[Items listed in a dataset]
┌────────
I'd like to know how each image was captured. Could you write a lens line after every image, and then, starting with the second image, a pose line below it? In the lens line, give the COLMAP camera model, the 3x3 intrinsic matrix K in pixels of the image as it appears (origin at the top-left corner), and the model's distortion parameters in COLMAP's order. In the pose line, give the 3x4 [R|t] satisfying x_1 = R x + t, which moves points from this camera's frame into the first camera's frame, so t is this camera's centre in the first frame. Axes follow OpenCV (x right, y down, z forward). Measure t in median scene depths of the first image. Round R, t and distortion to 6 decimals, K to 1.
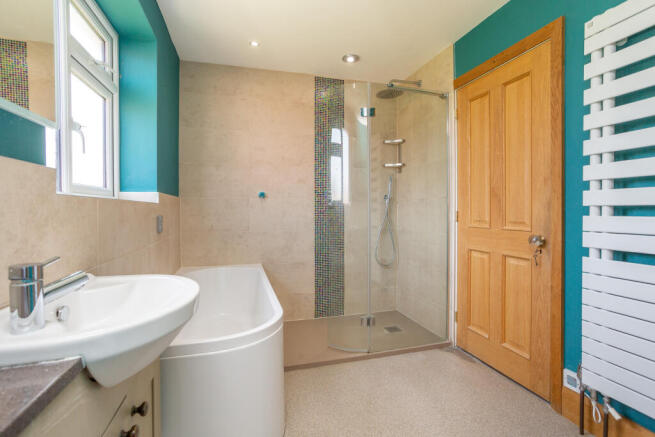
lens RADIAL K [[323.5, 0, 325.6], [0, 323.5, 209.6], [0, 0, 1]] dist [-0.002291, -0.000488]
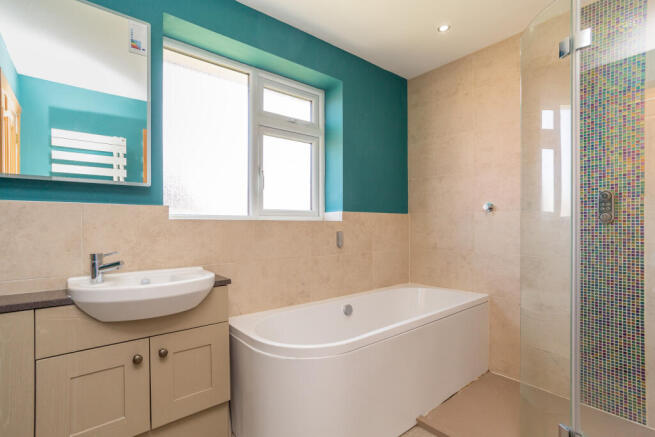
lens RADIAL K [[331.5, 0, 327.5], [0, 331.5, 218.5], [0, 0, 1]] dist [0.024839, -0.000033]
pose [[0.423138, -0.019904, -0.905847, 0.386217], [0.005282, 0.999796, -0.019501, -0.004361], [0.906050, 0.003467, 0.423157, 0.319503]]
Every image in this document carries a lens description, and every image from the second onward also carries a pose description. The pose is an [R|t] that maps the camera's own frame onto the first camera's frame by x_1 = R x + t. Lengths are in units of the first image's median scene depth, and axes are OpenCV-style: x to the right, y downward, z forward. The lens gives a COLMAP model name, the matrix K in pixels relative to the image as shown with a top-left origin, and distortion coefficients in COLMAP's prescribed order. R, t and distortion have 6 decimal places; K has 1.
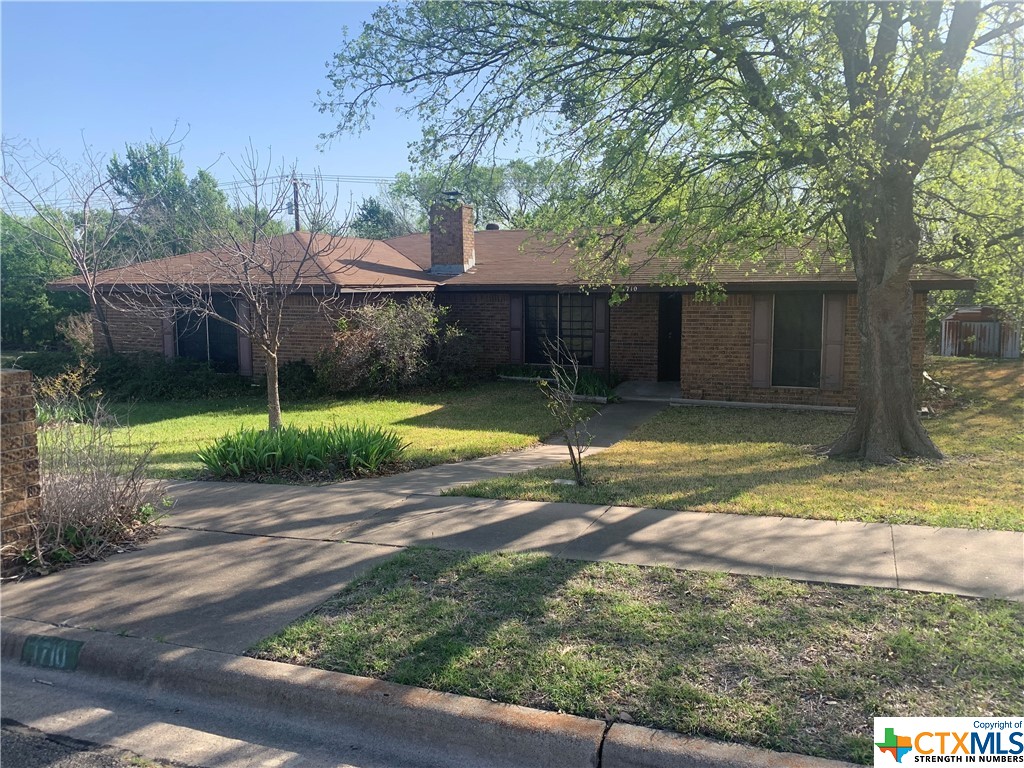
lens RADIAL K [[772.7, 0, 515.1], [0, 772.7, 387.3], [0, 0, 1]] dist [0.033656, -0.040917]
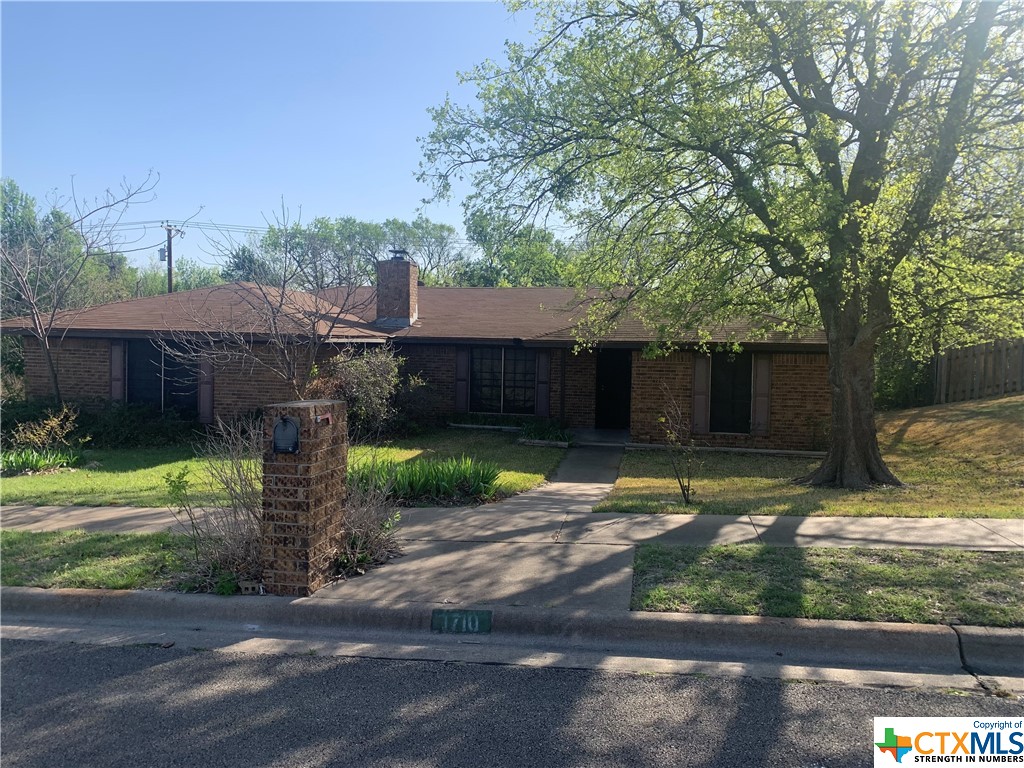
└────────
■ **TASK DESCRIPTION**:
Each entry must be reproduced word for word, and any image among them left out.

■ **FINAL ANSWER**:
I'd like to know how each image was captured. Could you write a lens line after every image, and then, starting with the second image, a pose line below it? In the lens line, give the COLMAP camera model, the 3x3 intrinsic matrix K in pixels of the image as it appears (origin at the top-left corner), and the model's distortion parameters in COLMAP's order. In the pose line, give the 3x4 [R|t] satisfying x_1 = R x + t, which moves points from this camera's frame into the first camera's frame, so t is this camera's centre in the first frame. Axes follow OpenCV (x right, y down, z forward). Measure t in median scene depths of the first image. Round R, t and distortion to 6 decimals, K to 1.
lens RADIAL K [[323.5, 0, 325.6], [0, 323.5, 209.6], [0, 0, 1]] dist [-0.002291, -0.000488]
lens RADIAL K [[331.5, 0, 327.5], [0, 331.5, 218.5], [0, 0, 1]] dist [0.024839, -0.000033]
pose [[0.423138, -0.019904, -0.905847, 0.386217], [0.005282, 0.999796, -0.019501, -0.004361], [0.906050, 0.003467, 0.423157, 0.319503]]
Every image in this document carries a lens description, and every image from the second onward also carries a pose description. The pose is an [R|t] that maps the camera's own frame onto the first camera's frame by x_1 = R x + t. Lengths are in units of the first image's median scene depth, and axes are OpenCV-style: x to the right, y downward, z forward. The lens gives a COLMAP model name, the matrix K in pixels relative to the image as shown with a top-left origin, and distortion coefficients in COLMAP's prescribed order. R, t and distortion have 6 decimal places; K has 1.
lens RADIAL K [[772.7, 0, 515.1], [0, 772.7, 387.3], [0, 0, 1]] dist [0.033656, -0.040917]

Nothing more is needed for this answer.